Simulated, of course.
Zen didn’t intend to let that happen. The U/MFs had several disadvantages fighting the sort of long-rang combat the Tomcats preferred; they were equipped only with cannons and their mobility was limited by the need to stay within ten miles of their mother ship. But in a close-quarters knife-fight, they were hard to top. Hawk One broke from the cloud bank she was sitting in as close to the canopy of the lead F-14 as he could manage, flashing across its bow like a meteor shot from the heavens.

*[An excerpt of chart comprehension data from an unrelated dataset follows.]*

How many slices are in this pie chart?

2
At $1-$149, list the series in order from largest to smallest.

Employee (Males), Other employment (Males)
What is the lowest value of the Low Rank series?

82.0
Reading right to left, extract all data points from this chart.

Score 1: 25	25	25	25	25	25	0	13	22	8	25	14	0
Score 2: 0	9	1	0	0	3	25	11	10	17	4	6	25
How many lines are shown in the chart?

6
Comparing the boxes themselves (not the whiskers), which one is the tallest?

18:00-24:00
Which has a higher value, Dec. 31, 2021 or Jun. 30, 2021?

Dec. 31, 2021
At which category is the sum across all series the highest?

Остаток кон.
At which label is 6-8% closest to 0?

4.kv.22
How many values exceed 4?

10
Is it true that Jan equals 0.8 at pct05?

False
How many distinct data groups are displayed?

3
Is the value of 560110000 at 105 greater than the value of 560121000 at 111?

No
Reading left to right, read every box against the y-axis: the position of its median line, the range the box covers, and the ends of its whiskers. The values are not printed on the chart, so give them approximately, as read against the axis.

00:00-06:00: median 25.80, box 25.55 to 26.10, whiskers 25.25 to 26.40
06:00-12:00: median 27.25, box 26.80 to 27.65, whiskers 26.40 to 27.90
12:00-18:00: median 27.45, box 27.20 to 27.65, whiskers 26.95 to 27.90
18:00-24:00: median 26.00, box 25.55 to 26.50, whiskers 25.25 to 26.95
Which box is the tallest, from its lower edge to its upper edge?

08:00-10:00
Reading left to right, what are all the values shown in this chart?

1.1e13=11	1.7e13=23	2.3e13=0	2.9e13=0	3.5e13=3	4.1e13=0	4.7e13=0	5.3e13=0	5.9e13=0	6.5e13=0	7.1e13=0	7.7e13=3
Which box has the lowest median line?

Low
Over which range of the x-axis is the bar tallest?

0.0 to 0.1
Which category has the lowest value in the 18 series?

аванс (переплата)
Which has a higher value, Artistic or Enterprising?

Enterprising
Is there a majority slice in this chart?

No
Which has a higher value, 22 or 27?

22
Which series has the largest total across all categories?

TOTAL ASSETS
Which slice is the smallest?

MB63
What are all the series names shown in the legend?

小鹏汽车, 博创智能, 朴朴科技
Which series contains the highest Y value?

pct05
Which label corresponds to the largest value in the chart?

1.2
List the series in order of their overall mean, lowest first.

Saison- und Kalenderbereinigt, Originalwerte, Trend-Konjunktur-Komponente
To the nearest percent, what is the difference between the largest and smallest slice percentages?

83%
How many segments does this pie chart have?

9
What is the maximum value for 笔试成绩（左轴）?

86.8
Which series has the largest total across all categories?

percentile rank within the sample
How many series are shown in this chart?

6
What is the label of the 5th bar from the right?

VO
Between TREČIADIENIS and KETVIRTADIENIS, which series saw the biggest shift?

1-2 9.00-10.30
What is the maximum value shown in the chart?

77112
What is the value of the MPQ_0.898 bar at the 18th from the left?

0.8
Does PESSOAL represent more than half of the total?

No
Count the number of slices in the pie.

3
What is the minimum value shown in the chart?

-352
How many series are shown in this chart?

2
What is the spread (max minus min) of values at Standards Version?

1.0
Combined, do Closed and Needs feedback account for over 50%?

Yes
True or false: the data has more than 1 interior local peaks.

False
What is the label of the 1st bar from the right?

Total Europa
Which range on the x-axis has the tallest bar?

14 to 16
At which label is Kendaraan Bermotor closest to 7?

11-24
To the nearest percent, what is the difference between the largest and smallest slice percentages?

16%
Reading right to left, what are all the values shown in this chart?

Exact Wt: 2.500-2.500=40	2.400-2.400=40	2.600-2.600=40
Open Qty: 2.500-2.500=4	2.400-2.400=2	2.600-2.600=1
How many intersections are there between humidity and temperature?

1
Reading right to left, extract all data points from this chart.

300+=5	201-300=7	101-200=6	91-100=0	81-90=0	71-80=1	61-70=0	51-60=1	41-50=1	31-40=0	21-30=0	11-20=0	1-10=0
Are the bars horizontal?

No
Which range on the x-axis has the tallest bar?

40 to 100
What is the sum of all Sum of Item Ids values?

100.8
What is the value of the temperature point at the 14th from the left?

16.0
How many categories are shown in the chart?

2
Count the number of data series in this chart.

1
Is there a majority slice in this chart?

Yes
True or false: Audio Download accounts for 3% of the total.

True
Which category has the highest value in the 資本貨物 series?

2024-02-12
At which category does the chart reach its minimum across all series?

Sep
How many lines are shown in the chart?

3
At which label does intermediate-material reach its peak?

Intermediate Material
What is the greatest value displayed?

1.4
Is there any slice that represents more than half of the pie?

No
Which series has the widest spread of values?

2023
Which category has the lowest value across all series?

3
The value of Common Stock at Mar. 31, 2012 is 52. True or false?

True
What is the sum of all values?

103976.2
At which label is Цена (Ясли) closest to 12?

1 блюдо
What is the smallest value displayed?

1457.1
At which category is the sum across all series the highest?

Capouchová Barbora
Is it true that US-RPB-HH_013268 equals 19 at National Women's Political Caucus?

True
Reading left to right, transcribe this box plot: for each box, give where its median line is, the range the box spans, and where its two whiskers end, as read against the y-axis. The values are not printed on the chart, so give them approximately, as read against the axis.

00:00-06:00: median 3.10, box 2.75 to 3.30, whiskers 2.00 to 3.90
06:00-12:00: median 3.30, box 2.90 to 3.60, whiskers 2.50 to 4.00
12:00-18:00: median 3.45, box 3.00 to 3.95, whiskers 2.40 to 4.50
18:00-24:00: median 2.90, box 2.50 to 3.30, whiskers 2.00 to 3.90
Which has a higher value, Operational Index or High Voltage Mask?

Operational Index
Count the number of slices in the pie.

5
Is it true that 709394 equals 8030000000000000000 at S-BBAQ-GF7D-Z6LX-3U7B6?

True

Or an air-to-air missile launched by an undetected fighter.
The slashing dive had the desired effect—the lead F-14 pilot jinked madly as he unleashed a parcel of flares and chaff, not quite sure what was coming at him. The decoys would have been more than enough to clear an enemy missile from his back—but Zen wasn’t an enemy missile. He curled Hawk One upward, angling toward the dark shadow of the Navy aircraft. The Tomcat’s variable geometry wings had flipped outward to increase aerodynamic lift, a sure sign to Zen the plane was caught flat-footed. He pressed his attack into the Tomcat’s belly even as it upgraded GE F110’s spit red fire, the massive turbines winding to push the plane away.
Had this been a “real” encounter, the Navy pilot might have escaped—an ol’ big block Pontiac Goat could beat a slammed Civic off the line any day of the week, and Zen at best could have gotten only a half-dozen shots into the belly of the accelerating beast—not nearly enough to bring her down, barring ridiculous luck. But the computers keeping score took the U/MF’s chronically optimistic targeting gear at its word. According to its calculations, something over a hundred 20mm shells raked the Navy plane’s fuselage and wings, turning it into a mass of flame and metal.
“Score one for the AF,” said the event moderator blandly, circling above in a P-3 Orion. “Nirvana Tomcat One splashed.”